* _Objective 1_: Say whether each statement agrees with the write-up on a random walk through four-letter words: (a) extracting the four-letter words from the dictionary yielded 4776 words; (b) the walk may choose the previous word as the next word; (c) the adjacency lists are stored in the microcontroller's own flash storage. Answer each with yes or no and quote the deciding words.
* _Objective 2_: In the write-up on a random walk through four-letter words, how often do new words enter the display?

* _Excerpt_:
☆ ☆ ☆

A Random Walk Through Four Letter Words


I got the idea from the longstanding four-letter word display. The original, developed in the early seventies, of necesity uses a very simple algorithm for generating random words.  With modern technology, I felt that I could do something a bit more sophisticated: a random walk through four letter words. 

I started out by downloading an on-line spelling dictionary, and extracting the four letter words.  I wound up with 4776 of them.  Next, I computed which words were adjacent to each other: two words are adjacent if they differ by one letter (snap to knap), or if they are the reverse of each other (paws to swap).  I make my random walk by choosing the next word to display randomly from set of words adjacent to the current one (except that I never choose the next word to be the same one as the previous word). 

One problem is that I have no guarantee that a random walk over these words would be "interesting".  I might start at a word that has no other adjacent words at all.  So, I analyzed the set of words and their adjacencies to find an "interesting subset".  The set of words and their "adjacencies" is an example of a mathematical construct called a "graph".  Therefore I could use graph theory ideas and programs (i.e., the Graph module for Perl) to do my analysis.

First, I eliminated all words which were not adjacent to at least 2 other words.  I repeated this eight times: there were some dead-end paths in the word graph consisting of a string of eight words.  Each time I pruned the word set, I removed the last word in the dead-end path.  I was left with 4439 words.

Next, I wanted to ensure that I could eventually move from any one word to any other -- that is, that the graph is connected.  I found two connected components, one with 4436 words, and one consisting of (tyum, tium, tuum).  Still, I wanted to ensure that the random walk was nicely random, that the graph has "good mixing".  There are a lot of ways to analyze this, but I settled on something simple: there should be no word that seperates two halves of the graph.  That is, I wanted a single "bi-connected component".  I found that there is a big biconnected component with 4413 words, and nine smaller components.  I used the 4413 word component for the walk.

The displays are alphanumeric LED arrays.  I only need to write the character into a register on the module to display it.  I used an Atmel ATMega32 microcontroller to un the program.  There is one problem, though.  While the ATMega32 has 32 Kbytes of flash storage, the word adjacency information requires nearly 128 Kbytes of storage.  I use a 1 Mbit flash eeprom (the small chip) to store the adjacency lists.

New words enter from the top and scroll down, about once every 2 seconds. 

Here are some statistics about the word adjacencies.  The distribution of the number of adjacencies are:

# adjacent 2 3 4 5 6 7 8 9
# words 219 225 253 257 247 278 244 240
# adjacent 10 11 12 13 14 15 16 17
# words 243 233 220 208 187 175 175 164
#adjacent 18 19 20 21 22 23 24 25
#words 167 123 111 109 79 67 57 32
#adjacent 26 27 28 29 30 31 32 33
#words 25 28 19 10 7 3 6 2

The most connected words are

# adjacent word
33 mins
33 bons
32 pale
32 line
32 bots
32 mine
32 cone
32 pins
31 mare
31 Male
31 lins
30 bare
30 Mars
30 care
30 bart
30 bars
30 core
30 ware

☆ ☆ ☆

* _Provided material_:

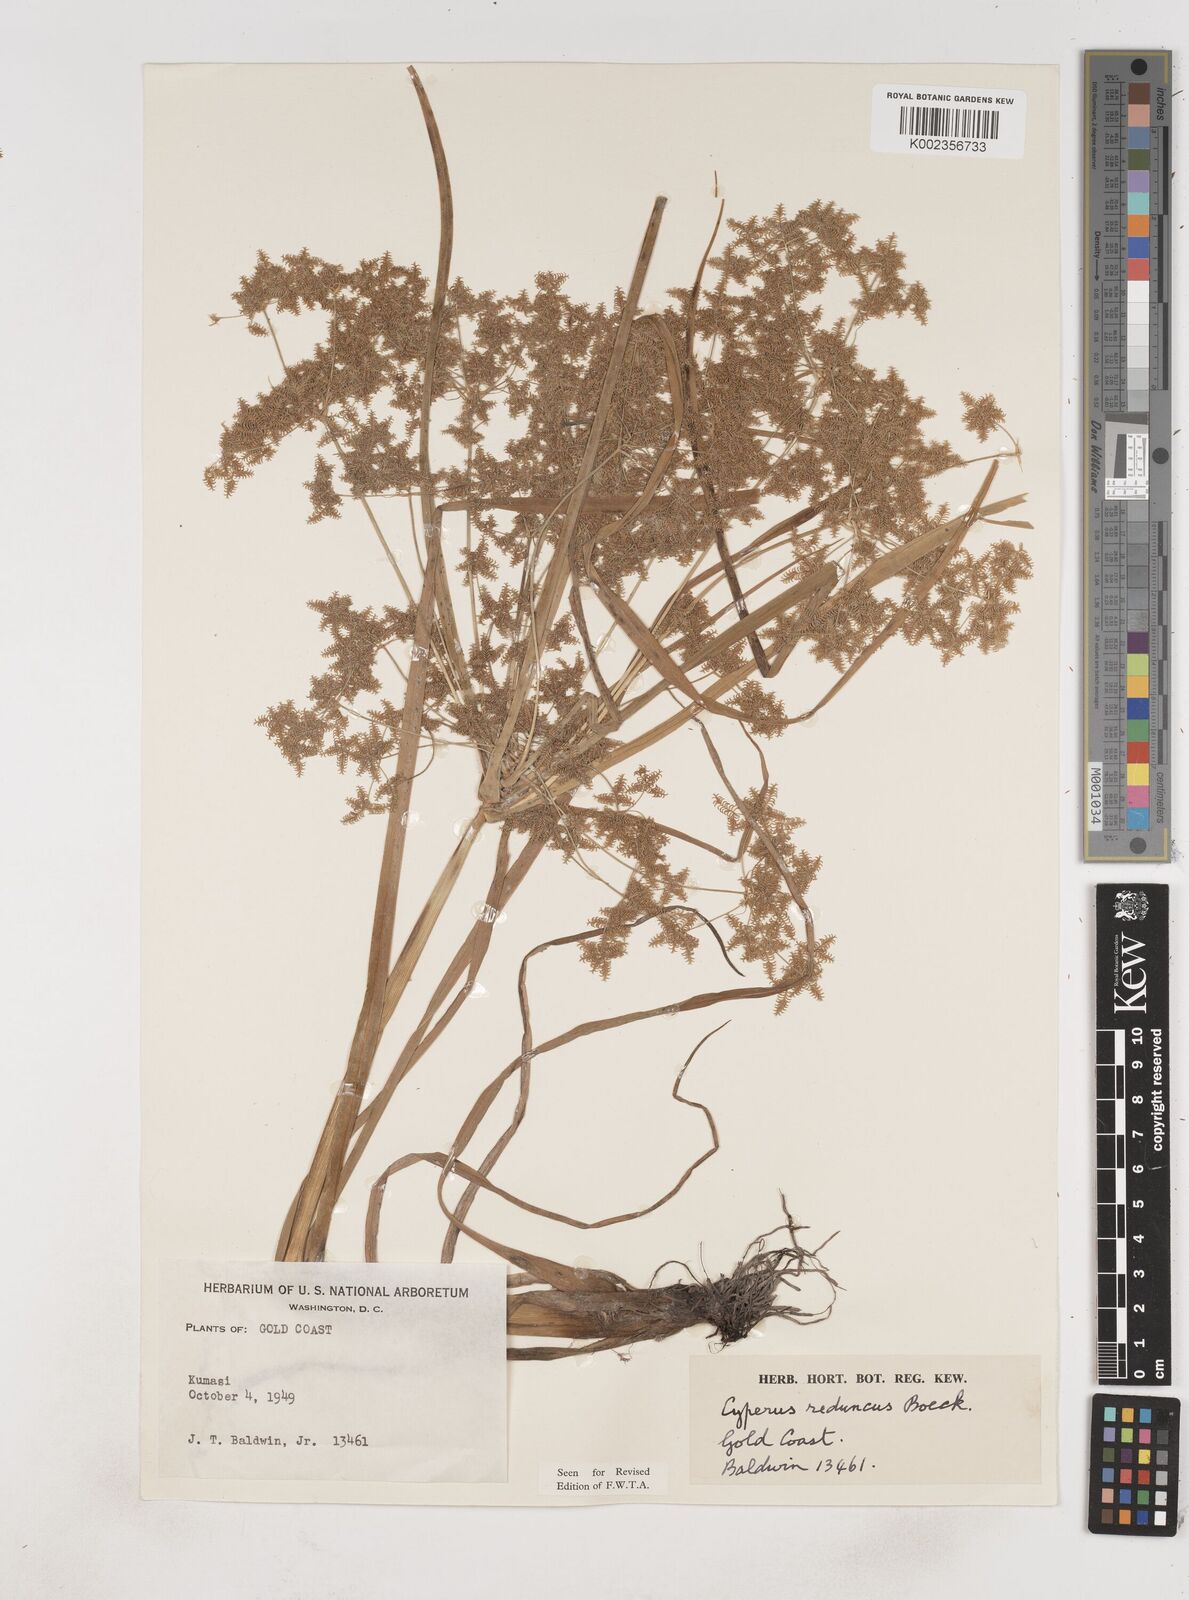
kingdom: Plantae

☆ ☆ ☆

* _Response 1_:
(a) Yes: "I wound up with 4776 of them."
(b) No: "except that I never choose the next word to be the same one as the previous word"
(c) No: "I use a 1 Mbit flash eeprom (the small chip) to store the adjacency lists."

* _Response 2_: About once every 2 seconds.